Contracts & Liability

Speaking of financial penalties, the big question is whether or not CrowdStrike can be held liable for the global outage. My guess is this will depend on what it says in their contracts. Most contracts have a clause that limits liability for both sides and so CrowdStrike could certainly face damages within those limits (probably only a few million at most). It is more likely CrowdStrike will face losses for new customers and existing customers that are up for contract renewal. Some customers will terminate their contracts. Others will negotiate better terms or expect larger discounts on renewal to make up for the outage. At most this will hit CrowdStrike for the next 3 to 5 years (depending on contract length) and then the pricing and terms will bounce back. It will be difficult for customers to exit CrowdStrike en masse because it is already a sunk cost and companies wont want to spend the time or energy to deploy a new technology. Some of the largest customers may have the best terms and ability to extract concessions from CrowdStrike, but overall I don’t think this will impact them for very long and I don’t think they will be held legally liable in any material sense.
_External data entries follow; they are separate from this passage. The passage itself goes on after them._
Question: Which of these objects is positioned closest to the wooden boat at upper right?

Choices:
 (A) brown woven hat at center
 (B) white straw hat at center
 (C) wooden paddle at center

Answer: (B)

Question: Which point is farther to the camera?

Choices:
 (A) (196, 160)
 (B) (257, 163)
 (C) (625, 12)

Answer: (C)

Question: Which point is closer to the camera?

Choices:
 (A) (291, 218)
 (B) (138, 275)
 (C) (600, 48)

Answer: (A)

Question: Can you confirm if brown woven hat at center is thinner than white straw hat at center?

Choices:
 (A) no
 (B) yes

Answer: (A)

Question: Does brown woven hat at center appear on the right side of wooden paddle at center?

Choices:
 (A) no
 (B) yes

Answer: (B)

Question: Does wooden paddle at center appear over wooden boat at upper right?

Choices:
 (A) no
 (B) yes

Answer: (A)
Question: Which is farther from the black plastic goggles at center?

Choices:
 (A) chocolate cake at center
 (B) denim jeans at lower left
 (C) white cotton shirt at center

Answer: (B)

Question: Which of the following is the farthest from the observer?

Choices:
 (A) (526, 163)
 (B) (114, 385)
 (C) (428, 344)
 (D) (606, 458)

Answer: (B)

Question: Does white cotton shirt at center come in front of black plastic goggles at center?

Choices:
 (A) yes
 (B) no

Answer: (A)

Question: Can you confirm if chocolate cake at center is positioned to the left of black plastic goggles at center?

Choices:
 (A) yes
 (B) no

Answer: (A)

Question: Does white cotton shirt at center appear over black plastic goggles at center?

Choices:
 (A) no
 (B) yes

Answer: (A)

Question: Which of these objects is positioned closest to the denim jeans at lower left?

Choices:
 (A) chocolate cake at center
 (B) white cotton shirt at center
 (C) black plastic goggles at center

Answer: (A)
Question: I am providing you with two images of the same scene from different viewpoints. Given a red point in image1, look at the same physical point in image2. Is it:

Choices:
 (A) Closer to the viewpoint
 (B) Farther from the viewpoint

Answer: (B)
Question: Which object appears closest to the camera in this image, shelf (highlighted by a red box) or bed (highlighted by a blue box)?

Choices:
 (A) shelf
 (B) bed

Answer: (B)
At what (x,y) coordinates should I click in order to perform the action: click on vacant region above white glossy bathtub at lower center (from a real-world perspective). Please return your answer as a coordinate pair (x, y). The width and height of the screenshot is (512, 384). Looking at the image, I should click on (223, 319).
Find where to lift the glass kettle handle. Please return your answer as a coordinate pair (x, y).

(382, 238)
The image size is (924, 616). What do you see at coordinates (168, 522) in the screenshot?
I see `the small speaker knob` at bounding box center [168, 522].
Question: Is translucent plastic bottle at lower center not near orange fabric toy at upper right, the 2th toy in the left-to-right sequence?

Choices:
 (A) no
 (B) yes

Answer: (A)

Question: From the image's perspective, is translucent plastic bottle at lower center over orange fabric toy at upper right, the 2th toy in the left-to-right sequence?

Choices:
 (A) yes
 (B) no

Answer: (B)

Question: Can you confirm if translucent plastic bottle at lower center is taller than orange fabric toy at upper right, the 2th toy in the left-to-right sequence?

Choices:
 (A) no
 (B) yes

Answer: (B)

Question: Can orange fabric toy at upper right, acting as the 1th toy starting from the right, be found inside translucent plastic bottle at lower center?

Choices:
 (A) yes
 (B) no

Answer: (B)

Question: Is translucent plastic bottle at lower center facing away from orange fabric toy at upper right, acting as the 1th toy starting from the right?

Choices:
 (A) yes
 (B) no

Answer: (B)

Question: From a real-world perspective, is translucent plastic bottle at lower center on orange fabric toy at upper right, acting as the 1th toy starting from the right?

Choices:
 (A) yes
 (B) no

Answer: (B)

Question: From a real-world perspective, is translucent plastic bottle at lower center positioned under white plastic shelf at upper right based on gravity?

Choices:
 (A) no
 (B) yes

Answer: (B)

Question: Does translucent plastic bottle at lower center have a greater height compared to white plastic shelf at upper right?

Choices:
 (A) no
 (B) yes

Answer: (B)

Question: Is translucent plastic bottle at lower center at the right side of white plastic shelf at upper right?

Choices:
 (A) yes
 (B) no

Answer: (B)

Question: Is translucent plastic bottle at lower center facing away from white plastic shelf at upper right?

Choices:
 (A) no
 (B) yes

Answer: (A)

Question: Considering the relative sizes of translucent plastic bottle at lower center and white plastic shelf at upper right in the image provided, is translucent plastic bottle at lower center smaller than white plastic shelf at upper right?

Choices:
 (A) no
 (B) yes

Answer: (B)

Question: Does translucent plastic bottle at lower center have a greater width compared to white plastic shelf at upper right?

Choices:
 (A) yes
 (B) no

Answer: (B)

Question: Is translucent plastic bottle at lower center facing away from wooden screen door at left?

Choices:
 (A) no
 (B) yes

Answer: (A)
Delta Lags Industry Standard

If CrowdStrike isn’t going to be held legally liable, what happens to Delta and their claimed lost $500M? Let’s look at some facts. First, as CrowdStrike has rightfully pointed out, Delta lagged the world for recovering from this event. They took about 20 times longer to get back to normal operations than other airlines and large companies. This points to clear underinvestment in identifying critical points of failure (their crew scheduling application) and developing sufficient plans to backup and recover if critical parts of their operation failed.

Second, Delta clearly hasn’t designed their operations for ease of management or resiliency. They have also failed to perform an adequate Business Impact Analysis (BIA) or properly test their BCP / DR plans. I don’t know any specifics about their underlying IT operations, but a few recommendations come to mind such as implementing active / active instances for critical services and moving to thin clients or PXE boot for airport kiosks and terminals. Remove the need for a human to touch any of these systems physically, and instead implement processes to remotely identify, manage and recover these systems from a variety of different failure scenarios. Clearly Delta has a big gap in their IT Operations processes and their customers suffered as a result.

Wrapping Up

What the CrowdStrike event highlights is the need for companies to prioritize quality, resiliency and stability over speed to market. The National Cybersecurity Strategy has identified software defects as a strategic imperative because they lead to vulnerabilities, supply chain compromise and global outages. Companies with the size and reach of CrowdStrike can no longer afford to prioritize speed over all else and instead need to shift to a more mature and higher quality SDLC. In addition, companies that use popular software need to consider diversifying their supply chain, implementing IT operations best practices (like SRE) and implementing a mature BCP and DR plan on par with industry standards.

What the CrowdStrike event highlights is the need for companies to prioritize quality, resiliency and stability over speed to market.

When it comes to holding companies liable for global outages, like the one two weeks ago, I think it will be difficult for this to play out in the courts without resorting to a legal tit-for-tat that no one wins. Instead, the market and customers need to weigh in and hold these companies accountable through share prices, contractual negotiation or even switching to a competitor. Given the complexity of modern software, I don’t think companies should be held liable for software flaws because it is impossible to eliminate all flaws. Additionally, modern SDLCs and CI/CD pipelines are exceptionally complex and this complexity can often result in failure. This is why BCP/DR and SRE is so important, so you can recover quickly if needed. Yes, CrowdStrike could have done better, but clearly Delta wasn’t even meeting industry standards. Instead of questioning whether companies should be held liable for software flaws, a better question is: At what point does a company become so essential that they by default become critical infrastructure?